Mina () is a South Korean television series that aired on KBS2 in 2001.

Plot 
Park Mina, a highly popular singer who's won the hearts of many fans, gets into a car accident when her car swerves to avoid an oncoming vehicle. The car, which fell into a ditch, explodes and causes Mina to suffer second, third and fourth-degree burns on her body.

Mina's manager Kang Joon-seo happens to find Kim Soo-ryun, who looks almost exactly like Mina. Joon-seo initially asks Soo-ryun to take Mina's place for a short period of time until the real singer recovers. Soo-ryun agrees to the proposal because she badly needs money for her mother's surgical fees and her brother's tuition. After undergoing rigorous training from Joon-seo, Soo-ryun emerges as a near-perfect replica of Mina. However, Soo-ryun falls in love with Mina's boyfriend Jung Tae-hoon, and becomes enamored with fame and fortune.

### PROVIDED MATERIAL:

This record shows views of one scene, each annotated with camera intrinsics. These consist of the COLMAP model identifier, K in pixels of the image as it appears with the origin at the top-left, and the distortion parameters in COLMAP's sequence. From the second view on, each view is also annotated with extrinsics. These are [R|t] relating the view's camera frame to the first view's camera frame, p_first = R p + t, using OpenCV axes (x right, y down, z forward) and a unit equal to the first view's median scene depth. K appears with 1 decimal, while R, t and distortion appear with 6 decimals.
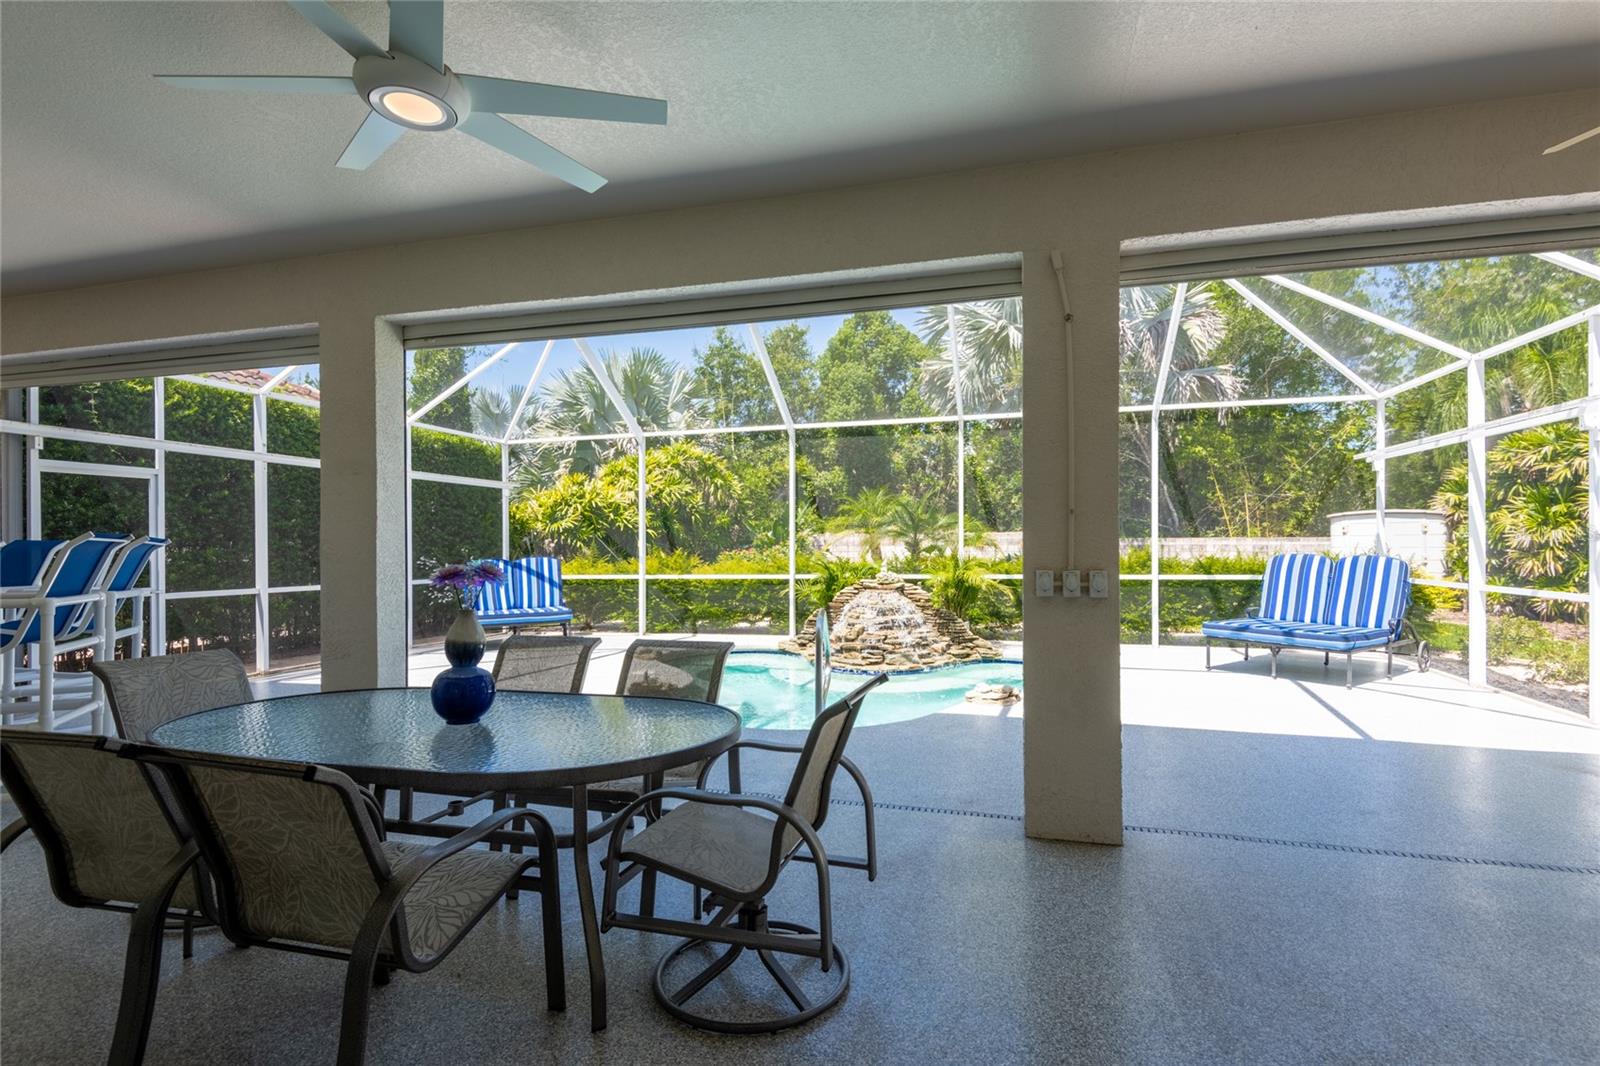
lens RADIAL K [[769.1, 0, 800.0], [0, 769.1, 533.0], [0, 0, 1]] dist [0.020981, -0.016643]
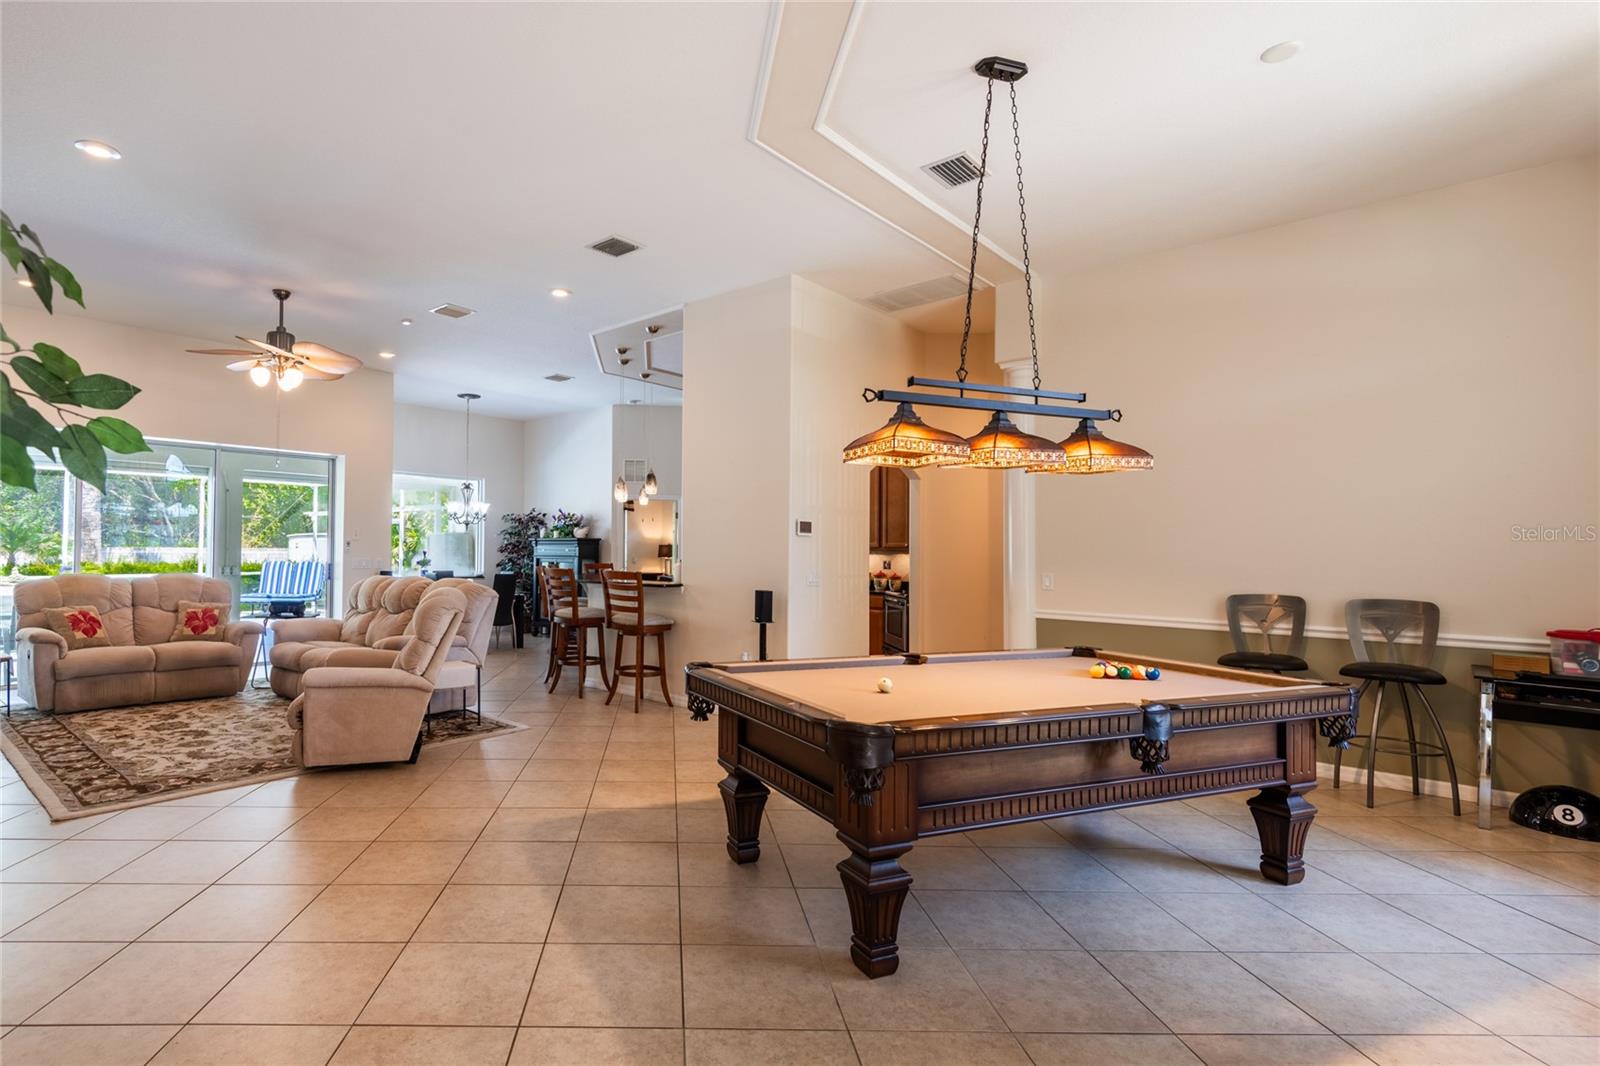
lens RADIAL K [[767.0, 0, 673.5], [0, 767.0, 533.7], [0, 0, 1]] dist [0.037206, -0.038024]
pose [[0.480001, 0.026597, 0.876865, -0.627574], [-0.021110, 0.999601, -0.018764, -0.027347], [-0.877014, -0.009504, 0.480371, -0.868879]]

### TASKS AND EXERCISES:
A - Output the part of the passage about the TV series Mina between "Mina's manager Kang" and "fame and fortune.", inclusive.
B - Pick up the summary of the TV series Mina where it stops, and continue writing from that point.

### EXERCISE RESPONSES:
A -
Mina's manager Kang Joon-seo happens to find Kim Soo-ryun, who looks almost exactly like Mina. Joon-seo initially asks Soo-ryun to take Mina's place for a short period of time until the real singer recovers. Soo-ryun agrees to the proposal because she badly needs money for her mother's surgical fees and her brother's tuition. After undergoing rigorous training from Joon-seo, Soo-ryun emerges as a near-perfect replica of Mina. However, Soo-ryun falls in love with Mina's boyfriend Jung Tae-hoon, and becomes enamored with fame and fortune.

B -
Meanwhile, the real Mina returns, but the plastic surgeons were unable to restore her original appearance. Joon-seo, thinking that fans would not accept her new face, refuses to allow Mina to continue her singing career. Mina goes on television to reveal her true identity, and as Tae-hoon begins to investigate, Soo-ryun and Joon-seo feel threatened.

Mina later learns that Soo-ryun is her identical twin sister, and they had been abandoned at a Catholic orphanage after birth.

Soo-ryun asks Tae-hoon to forgive her, but he rejects her when he realizes that Joon-seo and Soo-ryun conspired to prevent the real Mina from coming back.

Depressed, Soo-ryun attempts to commit suicide. But Joon-seo stops her in time and tells her to prepare her final performance as Mina.

Cast 
 Chae Jung-an as Kim Soo-ryun/Park Mi-na
 Kim Sa-rang as Park Mi-na (after surgery)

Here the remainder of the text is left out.